What you should do:
Continue the commentary on fashion's turn toward practicality and soviet aesthetics below, picking up after its final sentence.

BEGIN Selected extract

It doesn't take a genius to realize that fashion is shifting towards new ideas and concepts as the social and financial situation crumbles, I mean, evolves. Living it one day at a time, this evolution seems natural, but think about it: long gone are the strapless backless low-cut V-neck silhouettes so popular with one time hip designers like Donatella Versace, Roberto Cavalli or Julien MacDonald. Long gone is the flamboyant luxury of Tom Ford's designs for Gucci and Yves Saint Laurent. And judging by fashion's goldfish-like memory span, long gone is John Galliano's bombastic drama. In a world in which financial panic, insecurity and bleak prospects are an everyday reality, it's not hard to see why fashion is less inspired by fairy tales than by... soviet aesthetics. This has been going on for several seasons already, but I think it's particularly noteworthy this winter. Fashion brands don't sell the way they used to, as people no longer shop Carrie Bradshaw-style (aka hysterically, compulsively and in a schizophrenic way). We don't want "lots and lots of different things" anymore, we want wearable products of a visible good quality, good fabrics and great cuts, clothes that won't look like Halloween costumes one year after we've purchased them. This newly found sense of practicality doesn't have to be boring; as a matter of fact, I find it quite refreshing to mix a rejection of capitalist excess with sartorial avant-garde.

END Selected extract
BEGIN Data block

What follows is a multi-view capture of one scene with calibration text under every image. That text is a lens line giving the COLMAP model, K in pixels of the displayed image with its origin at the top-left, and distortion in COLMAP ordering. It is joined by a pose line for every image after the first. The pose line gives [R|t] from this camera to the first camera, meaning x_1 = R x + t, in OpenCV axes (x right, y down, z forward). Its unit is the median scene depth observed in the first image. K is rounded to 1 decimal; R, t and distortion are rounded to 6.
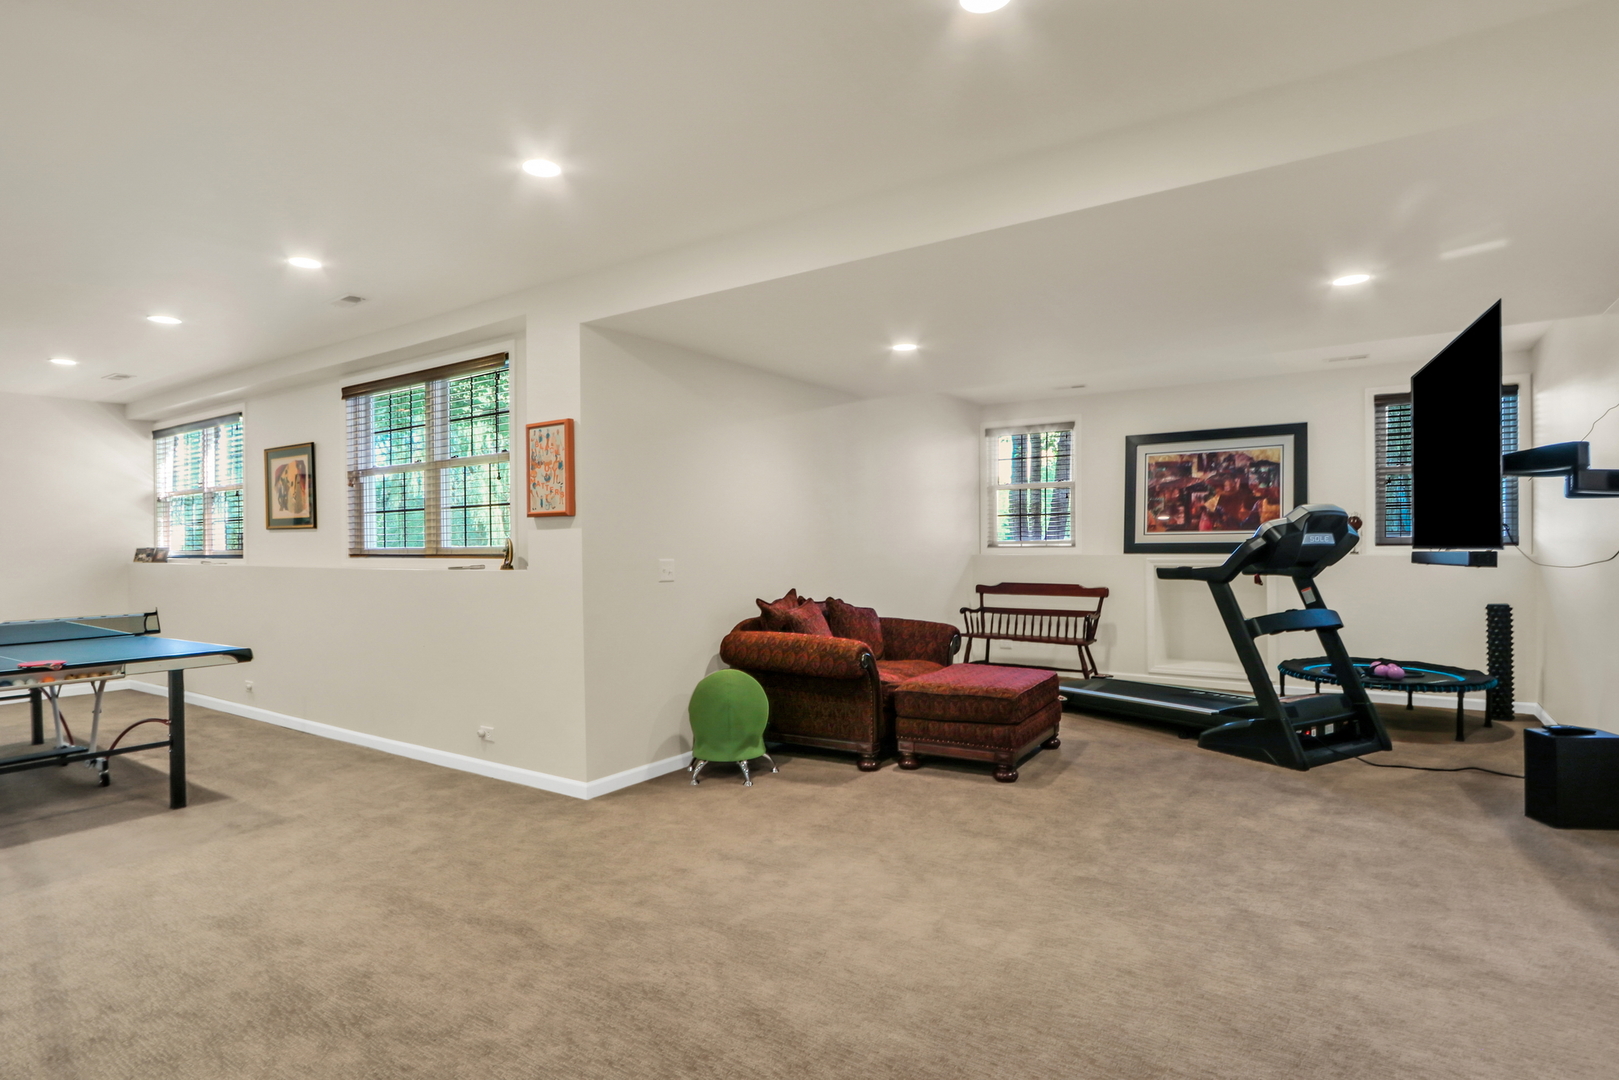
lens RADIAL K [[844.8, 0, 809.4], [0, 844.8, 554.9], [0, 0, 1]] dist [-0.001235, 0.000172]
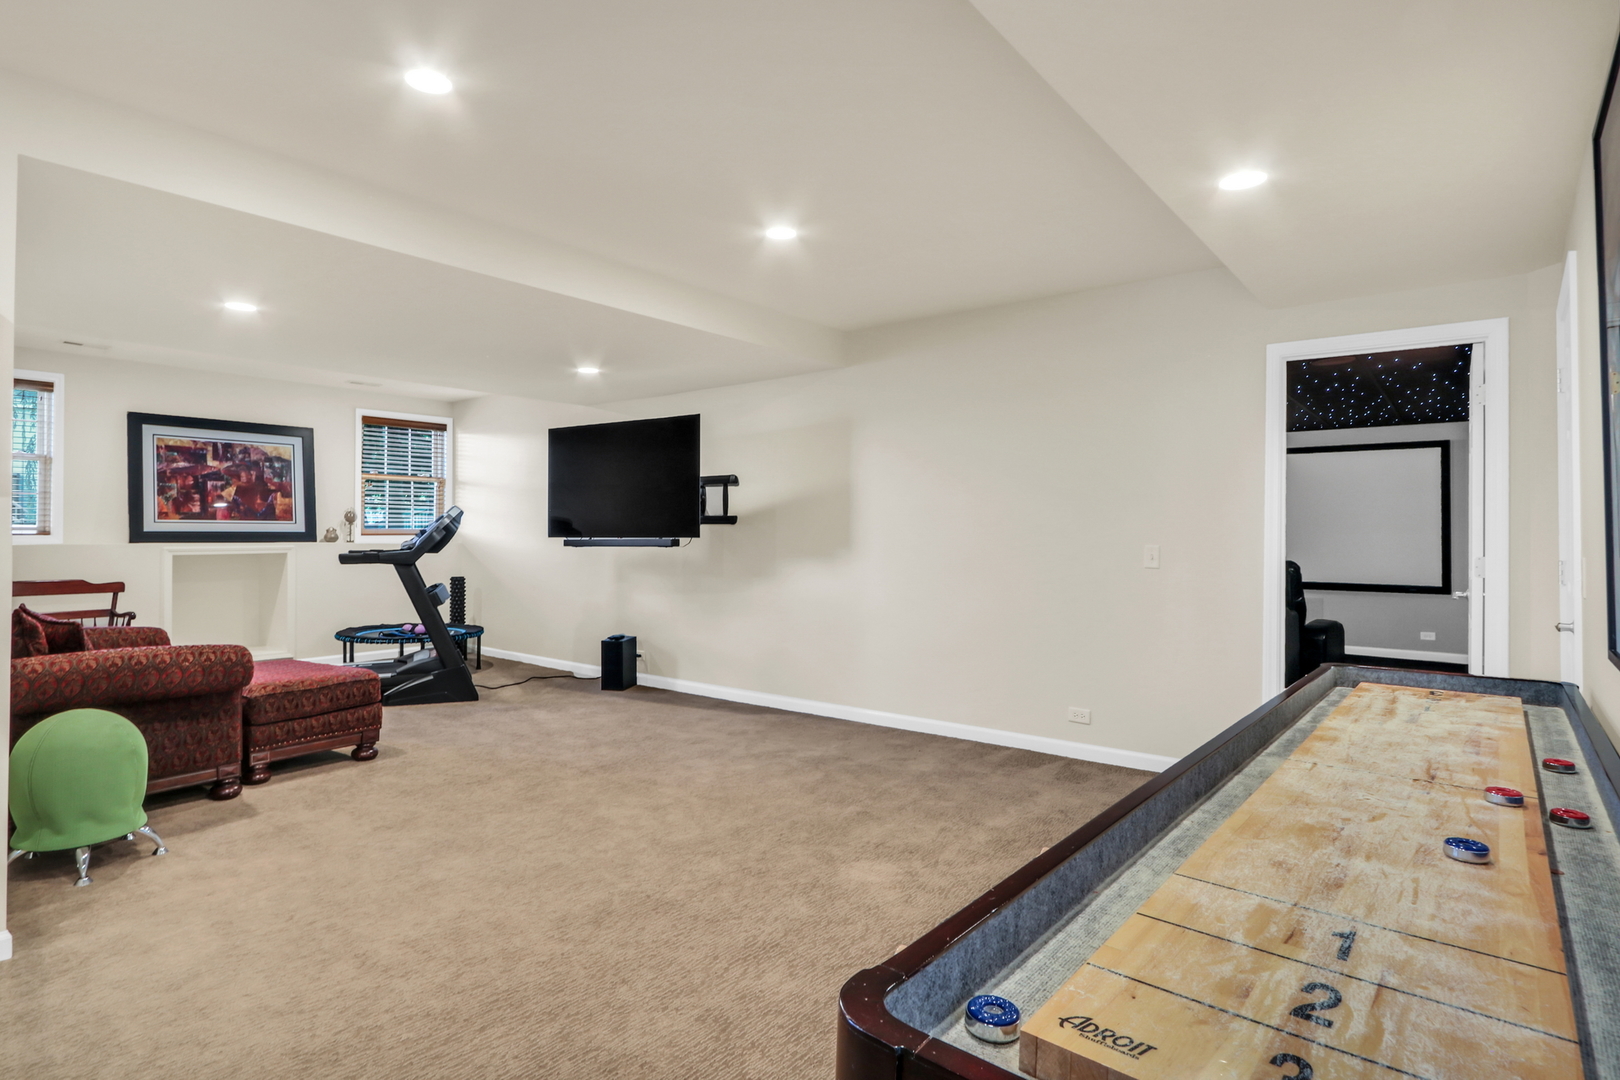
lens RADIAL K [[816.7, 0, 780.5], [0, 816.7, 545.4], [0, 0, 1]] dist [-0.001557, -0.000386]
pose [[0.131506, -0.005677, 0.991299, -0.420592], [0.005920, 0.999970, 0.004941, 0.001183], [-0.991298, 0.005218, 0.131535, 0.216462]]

END Data block

Task result:
Clean lines and minimal shapes are everywhere this winter, and there is a reverence for all things graphic. Why spoil a beautifully simple outfit with unnecessary baroque ornaments? This season less is definitely more.


Prada


Cacharel


Loewe


Miu Miu


Fendi


Acne


Fall's palettes mix dark versions of primary colours, resulting in looks remarkably similar to the marvelous paintings of Lyubov Popova.


Fendi


Céline


Fendi

This season's coats are all about warmth, comfort and protection. And they are all made of lovely thick, cocoon-like fabrics! Well, after having frozen to death for years thanks to a series of very decorative coats made out of materials similar to cigarette paper, I'm quite excited these last few years about the new coats (the moral of this story is "don't follow fashion too passionately, kids. You might catch a cold").


Hermès


Prada


Fendi


Loewe


Prada


Céline

And what about accessories? Oh yes, they might make the whole look, but now they look delightfully understated, almost as if the girl wearing them was too busy reading Pravda to actually waste time choosing something as trivial as a bag or a pair of shoes.
But yeah, they are irresistible. Talk about double standard.


Céline

Jil Sander


Lanvin


Prada


Lanvin


Fendi


Dries Van Noten (my very favourite shoes of the season)


Lanvin


Jil Sander


Dries Van Noten

And then, bien sûr, there's the red total look. As the Russians (and Vanni) would say... Abajaio!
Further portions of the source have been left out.